Oui. Une personne polyromantique peut ressentir plus fréquemment ou plus intensément une attirance envers certains genres.
Une préférence n’invalide pas son orientation.
Peut-on changer d’étiquette ?
Oui. Une personne peut modifier le terme qu’elle utilise lorsqu’elle comprend différemment son attirance ou découvre un mot qui lui correspond davantage.
Existe-t-il un drapeau polyromantique officiel ?
Il existe plusieurs drapeaux communautaires, mais aucune autorité centrale ne reconnaît un modèle juridiquement ou universellement officiel.
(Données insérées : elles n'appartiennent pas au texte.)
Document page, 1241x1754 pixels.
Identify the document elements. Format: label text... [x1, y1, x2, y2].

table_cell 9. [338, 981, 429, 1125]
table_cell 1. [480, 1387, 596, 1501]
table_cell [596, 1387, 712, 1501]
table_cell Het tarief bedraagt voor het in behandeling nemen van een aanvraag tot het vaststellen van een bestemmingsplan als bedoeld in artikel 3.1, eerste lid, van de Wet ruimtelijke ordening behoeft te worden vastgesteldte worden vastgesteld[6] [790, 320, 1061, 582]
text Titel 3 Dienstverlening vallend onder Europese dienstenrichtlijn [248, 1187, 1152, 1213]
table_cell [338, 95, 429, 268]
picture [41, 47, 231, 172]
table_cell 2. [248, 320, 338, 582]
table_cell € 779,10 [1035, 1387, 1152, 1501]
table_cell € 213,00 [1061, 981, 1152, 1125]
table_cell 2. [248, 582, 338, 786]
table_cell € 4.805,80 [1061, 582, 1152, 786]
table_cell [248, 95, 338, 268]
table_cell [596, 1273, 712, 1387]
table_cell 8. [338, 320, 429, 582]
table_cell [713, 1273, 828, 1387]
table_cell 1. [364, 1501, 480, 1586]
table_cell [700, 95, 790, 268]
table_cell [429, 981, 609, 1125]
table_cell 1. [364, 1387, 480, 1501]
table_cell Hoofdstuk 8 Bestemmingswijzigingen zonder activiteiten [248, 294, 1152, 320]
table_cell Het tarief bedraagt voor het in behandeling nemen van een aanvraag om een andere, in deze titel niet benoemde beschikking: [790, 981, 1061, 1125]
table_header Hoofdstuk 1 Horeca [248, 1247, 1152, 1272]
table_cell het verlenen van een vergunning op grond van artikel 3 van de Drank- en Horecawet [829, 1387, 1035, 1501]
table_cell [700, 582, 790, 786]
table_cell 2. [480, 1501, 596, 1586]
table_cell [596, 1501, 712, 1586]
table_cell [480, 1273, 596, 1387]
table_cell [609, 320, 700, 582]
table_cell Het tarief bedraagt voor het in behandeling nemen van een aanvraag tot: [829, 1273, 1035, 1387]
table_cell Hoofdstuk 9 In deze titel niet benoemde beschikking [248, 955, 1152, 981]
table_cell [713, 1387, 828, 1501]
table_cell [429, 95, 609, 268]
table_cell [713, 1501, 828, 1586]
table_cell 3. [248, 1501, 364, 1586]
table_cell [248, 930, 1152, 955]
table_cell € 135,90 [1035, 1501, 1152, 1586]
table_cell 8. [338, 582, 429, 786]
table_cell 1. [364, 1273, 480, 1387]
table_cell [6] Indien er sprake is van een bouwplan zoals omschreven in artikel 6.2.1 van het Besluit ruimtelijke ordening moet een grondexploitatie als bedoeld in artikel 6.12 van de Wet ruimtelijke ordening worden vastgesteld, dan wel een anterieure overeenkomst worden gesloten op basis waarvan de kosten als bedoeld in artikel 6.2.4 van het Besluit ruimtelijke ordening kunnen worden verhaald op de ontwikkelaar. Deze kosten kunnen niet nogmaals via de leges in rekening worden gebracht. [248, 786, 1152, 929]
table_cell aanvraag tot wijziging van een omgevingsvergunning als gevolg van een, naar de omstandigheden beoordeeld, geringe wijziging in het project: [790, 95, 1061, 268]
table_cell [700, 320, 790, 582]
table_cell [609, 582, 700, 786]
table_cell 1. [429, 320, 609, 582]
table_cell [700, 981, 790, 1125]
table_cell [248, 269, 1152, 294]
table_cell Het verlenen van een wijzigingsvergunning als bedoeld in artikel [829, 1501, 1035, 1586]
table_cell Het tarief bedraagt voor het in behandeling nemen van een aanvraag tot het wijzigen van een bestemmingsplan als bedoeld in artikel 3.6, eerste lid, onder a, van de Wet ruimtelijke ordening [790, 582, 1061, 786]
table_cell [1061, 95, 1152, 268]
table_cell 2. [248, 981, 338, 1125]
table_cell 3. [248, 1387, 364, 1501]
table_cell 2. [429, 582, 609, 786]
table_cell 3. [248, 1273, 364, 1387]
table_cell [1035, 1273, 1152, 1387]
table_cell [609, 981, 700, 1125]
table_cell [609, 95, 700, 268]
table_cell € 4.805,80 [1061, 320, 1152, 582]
Une version courante reprend les couleurs du drapeau polysexuel avec un cœur symbolisant l’attirance romantique.
Doit-on faire son coming out ?
Non. Une personne reste libre de parler ou non de son orientation.
Elle peut tenir compte de sa sécurité, de son environnement et de son envie personnelle avant de faire un coming out.
En résumé
Le terme polyromantique décrit une attirance romantique possible envers des personnes de plusieurs genres, sans que tous les genres soient nécessairement concernés.
Il ne faut pas le confondre avec :
- polysexuel, qui concerne l’attirance sexuelle ;
- polyamoureux, qui concerne plusieurs relations consenties ;
- panromantique, qui inclut généralement tous les genres ;
- omniromantique, qui inclut tous les genres avec une place possible accordée au genre ;
- aromantique, qui décrit une faible ou une absence d’attirance romantique.
Une personne polyromantique peut être monogame ou non monogame, asexuelle ou allosexuelle, célibataire ou en couple. Elle n’a pas besoin d’avoir vécu des relations avec plusieurs genres pour que son orientation soit valable.
Conclusion
Le polyromantisme permet de mettre des mots sur une attirance romantique qui peut se diriger vers plusieurs genres sans nécessairement englober tous les genres.
Cette orientation ne révèle ni le nombre de partenaires souhaité, ni l’orientation sexuelle, ni l’identité de genre de la personne. Elle ne signifie pas davantage être indécis, infidèle ou polyamoureux.
Les frontières entre polyromantique, biromantique, panromantique et omniromantique peuvent parfois sembler proches. Ces termes ne sont pourtant pas en concurrence. Ils donnent à chaque personne la possibilité de choisir le niveau de précision qui lui convient.
Une personne peut utiliser polyromantique pendant toute sa vie, adopter plusieurs étiquettes ou changer de vocabulaire au fil de sa compréhension. Elle peut également décider qu’aucun terme précis ne lui est nécessaire.
L’essentiel reste de respecter son auto-identification, de ne pas déduire son orientation à partir de son partenaire actuel et de comprendre que les étiquettes sont des outils destinés à décrire les expériences, non des règles destinées à les enfermer.